- _To-do item_
Please reproduce exactly the line that carries "So, from both" and all remaining lines through the last line of the data, and write nothing else.

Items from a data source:
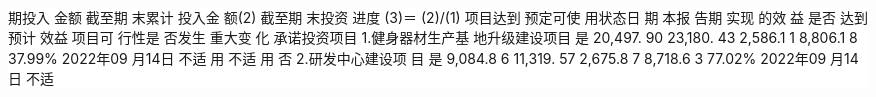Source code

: 期投入
金额
截至期
末累计
投入金
额(2)
截至期
末投资
进度
(3)＝
(2)/(1)
项目达到
预定可使
用状态日
期
本报
告期
实现
的效
益
是否
达到
预计
效益
项目可
行性是
否发生
重大变
化
承诺投资项目
1.健身器材生产基
地升级建设项目
是
20,497.
90
23,180.
43
2,586.1
1
8,806.1
8
37.99%
2022年09
月14日
不适
用
不适
用
否
2.研发中心建设项
目
是
9,084.8
6
11,319.
57
2,675.8
7
8,718.6
3
77.02%
2022年09
月14日
不适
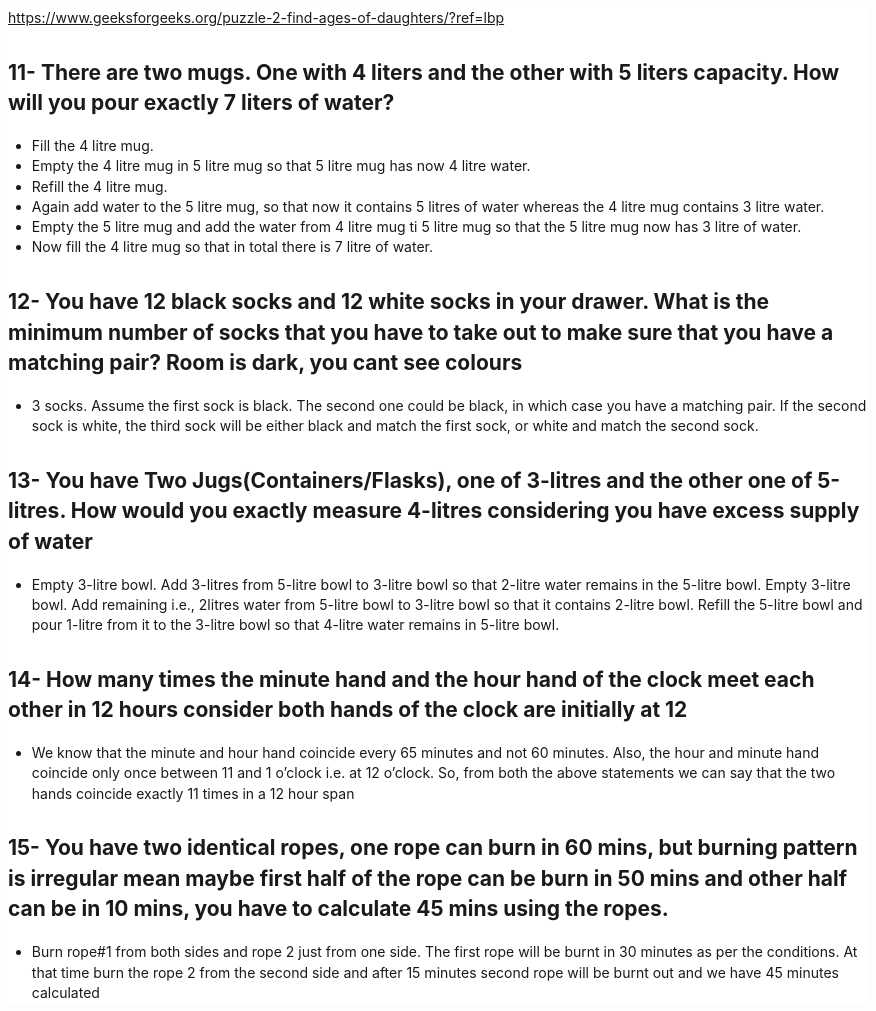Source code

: https://www.geeksforgeeks.org/puzzle-2-find-ages-of-daughters/?ref=lbp

## 11- There are two mugs. One with 4 liters and the other with 5 liters capacity. How will you pour exactly 7 liters of water?
- Fill the 4 litre mug.
- Empty the 4 litre mug in 5 litre mug so that 5 litre mug has now 4 litre water.
- Refill the 4 litre mug.
- Again add water to the 5 litre mug, so that now it contains 5 litres of water whereas the 4 litre mug contains 3 litre water.
- Empty the 5 litre mug and add the water from 4 litre mug ti 5 litre mug so that the 5 litre mug now has 3 litre of water.
- Now fill the 4 litre mug so that in total there is 7 litre of water. 

## 12- You have 12 black socks and 12 white socks in your drawer. What is the minimum number of socks that you have to take out to make sure that you have a matching pair? Room is dark, you cant see colours
- 3 socks. Assume the first sock is black. The second one could be black, in which case you have a matching pair. If the second sock is white, the third sock will be either black and match the first sock, or white and match the second sock.

## 13- You have Two Jugs(Containers/Flasks), one of 3-litres and the other one of 5-litres. How would you exactly measure 4-litres considering you have excess supply of water
- Empty 3-litre bowl. Add 3-litres from 5-litre bowl to 3-litre bowl so that 2-litre water remains in the 5-litre bowl. Empty 3-litre bowl. Add remaining i.e., 2litres water from 5-litre bowl to 3-litre bowl so that it contains 2-litre bowl. Refill the 5-litre bowl and pour 1-litre from it to the 3-litre bowl so that 4-litre water remains in 5-litre bowl. 

## 14- How many times the minute hand and the hour hand of the clock meet each other in 12 hours consider both hands of the clock are initially at 12
- We know that the minute and hour hand coincide every 65 minutes and not 60 minutes.
Also, the hour and minute hand coincide only once between 11 and 1 o’clock i.e. at 12 o’clock.
So, from both the above statements we can say that the two hands coincide exactly 11 times in a 12 hour span

## 15- You have two identical ropes, one rope can burn in 60 mins, but burning pattern is irregular mean maybe first half of the rope can be burn in 50 mins and other half can be in 10 mins, you have to calculate 45 mins using the ropes.
- Burn rope#1 from both sides and rope 2 just from one side. The first rope will be burnt in 30 minutes as per the conditions.
At that time burn the rope 2 from the second side and after 15 minutes second rope will be burnt out and 
we have 45 minutes calculated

- _Final answer_
So, from both the above statements we can say that the two hands coincide exactly 11 times in a 12 hour span

## 15- You have two identical ropes, one rope can burn in 60 mins, but burning pattern is irregular mean maybe first half of the rope can be burn in 50 mins and other half can be in 10 mins, you have to calculate 45 mins using the ropes.
- Burn rope#1 from both sides and rope 2 just from one side. The first rope will be burnt in 30 minutes as per the conditions.
At that time burn the rope 2 from the second side and after 15 minutes second rope will be burnt out and 
we have 45 minutes calculated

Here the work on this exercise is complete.